CWP Renewables
- Industry: Renewable energy
- Founded: 2007; 18 years ago
- Founders: Continental Wind Partners and Wind Prospect
- Defunct: December 2022
- Areas served: Australia and Europe
- Owner: Andrew Forrest
- Parent: Tattarang (since 2022)
- Website: cwprenewables.com

= CWP Renewables =

Australian renewable energy company

CWP Renewables is an Australian developer and owner of renewable energy systems such as wind farms and solar farms.

==History==
The company was established in 2007 as a joint venture of Continental Wind Partners and Wind Prospect. It was later majority-owned by venture capital group PostScriptum.

In December 2022, CWP Renewables was acquired from Partners Group by Squadron Energy, owned by Tattarang, which belongs to Andrew Forrest's family.

==Power generators==
CWP Renewables owns and manages several facilities in Australia.

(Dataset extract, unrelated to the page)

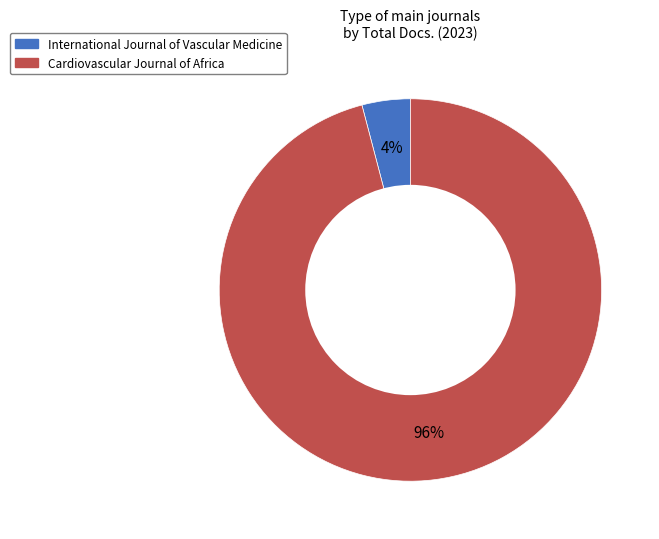

To the nearest percent, what is the difference between the International Journal of Vascular Medicine and Cardiovascular Journal of Africa slice percentages?

92%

Some are owned by Grassroots Renewable Energy Platform, a joint venture with Partners Group private investment managers.

| Name | Generation | state | type |
|---|---|---|---|
| Bango Wind Farm | 244 | NSW | wind farm under construction (2019) |
| Boco Rock Wind Farm | 130 | NSW | wind farm |
| Cibuk 1 Wind Farm | 158 | Serbia | wind farm under construction (2019) |
| Crudine Ridge Wind Farm | 134 | NSW | wind farm |
| Fântânele-Cogealac Wind Farm | 600 | Romania | wind farm |
| Murra Warra Wind Farm | 434 | Victoria | wind farm |
| Oreshets Solar Farm | 5 | Bulgaria | solar farm |
| Sapphire Wind Farm | 270 | NSW | wind farm |
| Taralga Wind Farm | 106.8 | NSW | wind farm |

...and several other wind and solar projects not yet started construction.